An important factor in the new world order is that China has accepted that the United States wants to maintain its position at the top of the new world order, says Al Suwaidi. The relationship between the two is complicated and interdependent and he thinks it is naïve to jump to the conclusion that military conflict is likely in the next two decades.

The Arab region will not see much improvement in the foreseeable future, and will remain vulnerable to outside interference. Al Suwaidi draws this gloomy conclusion from observing the toppling of long-standing regimes in Egypt, Libya, Yemen and Tunisia, leading to a void in leadership that is being filled by the non-Arab world powers and regional neighbours such as Turkey, Iran and Israel.

The growing standing of the US in the new world order means it will benefit from Israel’s standing, prestige and status in the region. The book was written long before the present assault on Gaza but the lack of any international or American reaction to Israel’s assault bears out Al Suwaidi’s observation.

The changes of 2011 and 2012 mean the end of Arab nationalism and the rise of other influences that will determine the region’s future, such as ethnic, religious, doctrinal and sectarian identities.

This has been reflected in the diminishing importance of Palestinian-Israeli conflict on the collective Arab conscience, says Al Suwaidi, as Arab countries retreat into themselves and concentrate on domestic affairs.

“Prospects for the American Age: Sovereignty and Influence in the New World Order” by Dr Jamal Sanad Al Suwaidi is published by the Emirates Centre for Strategic Study and Research. It is available in both English and Arabic, and both editions contain a CD and memory stick.

UAE PUBLIC OPINION

The UAE’s strategy to be a part of the global economy is strongly supported by public opinion among UAE nationals. Over 60 per cent of UAE nationals saw economic globalisation as beneficial, in an opinion poll reported in “Prospects for the American Age”, the new book by Dr Jamal Sanad Al Suwaidi.

This Emirati support for globalisation is well ahead of other demographic groups, which included Asians with 57.5 per cent, Westerners with 50 per cent, and a much more sceptical other Arab population of whom only 46 per cent were in favour of globalisation.

“Prospects for the American Age” reports that Emirates Centre of Strategic Studies and Research has developed a continual monitoring of public opinion across the UAE on various local, regional and international issues, which Al Suwaidi uses in a complete chapter to report on what the various elements of the UAE residents think about the new global order.

The Soviet Union has been clear that these polls are both to provide information to help guide policies, but also are a means to develop and enhance good governance by allowing the political leaders to be better informed about the needs and aspirations of the public.
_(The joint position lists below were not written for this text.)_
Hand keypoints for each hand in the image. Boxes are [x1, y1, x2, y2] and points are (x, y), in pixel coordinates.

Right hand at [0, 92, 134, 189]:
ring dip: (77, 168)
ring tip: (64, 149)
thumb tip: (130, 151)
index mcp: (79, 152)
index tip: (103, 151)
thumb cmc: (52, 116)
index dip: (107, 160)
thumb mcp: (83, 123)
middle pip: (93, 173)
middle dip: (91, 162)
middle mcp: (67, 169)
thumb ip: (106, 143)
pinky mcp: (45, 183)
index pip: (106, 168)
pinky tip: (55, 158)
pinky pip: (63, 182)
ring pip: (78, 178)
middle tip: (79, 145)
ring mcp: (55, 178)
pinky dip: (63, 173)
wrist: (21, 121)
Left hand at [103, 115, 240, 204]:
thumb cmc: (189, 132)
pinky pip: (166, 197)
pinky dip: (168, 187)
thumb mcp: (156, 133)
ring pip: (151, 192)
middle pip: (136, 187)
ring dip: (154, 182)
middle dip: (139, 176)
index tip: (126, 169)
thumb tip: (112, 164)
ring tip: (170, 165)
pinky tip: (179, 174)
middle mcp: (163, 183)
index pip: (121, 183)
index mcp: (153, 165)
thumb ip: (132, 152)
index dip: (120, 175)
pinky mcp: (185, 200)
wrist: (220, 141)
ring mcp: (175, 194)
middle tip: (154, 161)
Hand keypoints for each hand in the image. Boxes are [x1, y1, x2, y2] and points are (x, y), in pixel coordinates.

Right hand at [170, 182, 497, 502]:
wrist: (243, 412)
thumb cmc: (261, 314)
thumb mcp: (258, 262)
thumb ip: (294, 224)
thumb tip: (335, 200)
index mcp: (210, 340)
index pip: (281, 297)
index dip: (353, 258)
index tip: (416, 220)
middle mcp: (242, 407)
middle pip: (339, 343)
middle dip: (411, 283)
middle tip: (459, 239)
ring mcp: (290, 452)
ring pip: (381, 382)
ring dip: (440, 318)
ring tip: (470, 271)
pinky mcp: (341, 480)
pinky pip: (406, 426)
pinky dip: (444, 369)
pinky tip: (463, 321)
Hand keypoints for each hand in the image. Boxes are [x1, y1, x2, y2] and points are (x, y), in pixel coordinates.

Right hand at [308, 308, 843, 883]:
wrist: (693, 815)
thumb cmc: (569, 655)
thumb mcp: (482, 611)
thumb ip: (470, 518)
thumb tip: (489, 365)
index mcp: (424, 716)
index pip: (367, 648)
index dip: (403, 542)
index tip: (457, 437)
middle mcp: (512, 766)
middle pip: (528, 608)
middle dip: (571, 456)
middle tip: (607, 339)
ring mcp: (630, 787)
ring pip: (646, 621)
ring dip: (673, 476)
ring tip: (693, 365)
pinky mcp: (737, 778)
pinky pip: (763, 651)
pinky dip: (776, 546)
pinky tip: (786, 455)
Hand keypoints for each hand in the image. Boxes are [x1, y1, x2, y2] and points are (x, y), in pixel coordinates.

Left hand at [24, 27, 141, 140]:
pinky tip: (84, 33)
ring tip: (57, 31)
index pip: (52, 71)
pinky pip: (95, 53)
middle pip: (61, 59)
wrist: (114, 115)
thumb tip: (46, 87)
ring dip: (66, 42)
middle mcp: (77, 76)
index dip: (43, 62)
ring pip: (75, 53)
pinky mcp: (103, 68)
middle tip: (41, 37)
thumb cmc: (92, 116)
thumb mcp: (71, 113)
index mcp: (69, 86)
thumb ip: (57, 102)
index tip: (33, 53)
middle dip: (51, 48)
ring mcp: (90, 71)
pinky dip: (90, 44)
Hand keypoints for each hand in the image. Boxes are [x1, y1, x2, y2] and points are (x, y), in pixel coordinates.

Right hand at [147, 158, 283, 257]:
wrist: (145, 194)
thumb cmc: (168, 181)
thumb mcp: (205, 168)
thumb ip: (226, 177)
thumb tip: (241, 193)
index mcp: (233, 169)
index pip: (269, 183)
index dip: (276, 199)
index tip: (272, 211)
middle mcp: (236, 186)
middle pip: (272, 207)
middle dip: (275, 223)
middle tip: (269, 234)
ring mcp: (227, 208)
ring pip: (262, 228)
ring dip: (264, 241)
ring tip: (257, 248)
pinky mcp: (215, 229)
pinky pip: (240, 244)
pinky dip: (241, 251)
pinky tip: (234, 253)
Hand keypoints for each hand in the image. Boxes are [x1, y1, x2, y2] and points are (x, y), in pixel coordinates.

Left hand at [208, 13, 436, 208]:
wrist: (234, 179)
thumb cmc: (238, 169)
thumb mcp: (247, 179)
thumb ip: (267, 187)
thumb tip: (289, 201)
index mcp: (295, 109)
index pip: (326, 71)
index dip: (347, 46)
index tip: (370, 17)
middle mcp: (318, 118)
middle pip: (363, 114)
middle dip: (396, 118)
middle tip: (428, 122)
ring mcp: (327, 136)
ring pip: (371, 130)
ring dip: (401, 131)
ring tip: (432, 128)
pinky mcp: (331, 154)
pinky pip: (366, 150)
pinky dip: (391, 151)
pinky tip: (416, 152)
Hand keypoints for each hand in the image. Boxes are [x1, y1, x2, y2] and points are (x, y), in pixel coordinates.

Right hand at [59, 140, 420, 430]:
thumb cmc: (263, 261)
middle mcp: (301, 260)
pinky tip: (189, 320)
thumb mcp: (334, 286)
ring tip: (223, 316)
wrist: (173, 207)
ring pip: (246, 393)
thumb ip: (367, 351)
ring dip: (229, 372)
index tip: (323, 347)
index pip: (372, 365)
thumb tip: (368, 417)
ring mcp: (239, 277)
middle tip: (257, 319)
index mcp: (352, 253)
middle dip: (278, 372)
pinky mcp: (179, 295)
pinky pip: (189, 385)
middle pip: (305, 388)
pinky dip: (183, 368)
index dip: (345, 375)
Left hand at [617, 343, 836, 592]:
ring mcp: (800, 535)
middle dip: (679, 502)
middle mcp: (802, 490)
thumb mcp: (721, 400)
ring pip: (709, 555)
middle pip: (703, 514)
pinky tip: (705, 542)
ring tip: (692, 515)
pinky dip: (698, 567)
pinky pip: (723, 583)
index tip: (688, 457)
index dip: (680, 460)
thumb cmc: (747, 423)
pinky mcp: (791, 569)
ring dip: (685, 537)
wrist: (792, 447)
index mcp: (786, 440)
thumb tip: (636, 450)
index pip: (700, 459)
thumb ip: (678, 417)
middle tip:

The poll quoted in the book interviewed residents of the UAE from a mix of nationalities.

There is a dramatic mismatch between low trust for the United Nations but strong support for more UN peacekeeping missions. These differing positions may reflect public anger at the weakness of the UN’s achievements in the Arab world and its failure to do much about the plight of the Palestinians, but also a desperate desire for peacekeeping forces that are not NATO or American-led forces which lack the moral authority of an international mandate.

The UAE nationals (9.1 per cent) and other Arabs (9.4 per cent) had the lowest trust in the United Nations among all the residents of the UAE. This contrasted with 66 per cent of Emiratis who supported the creation of a standing UN peacekeeping force, but they linked this in other questions to favouring reform of the UN Security Council by expanding the number of permanent members.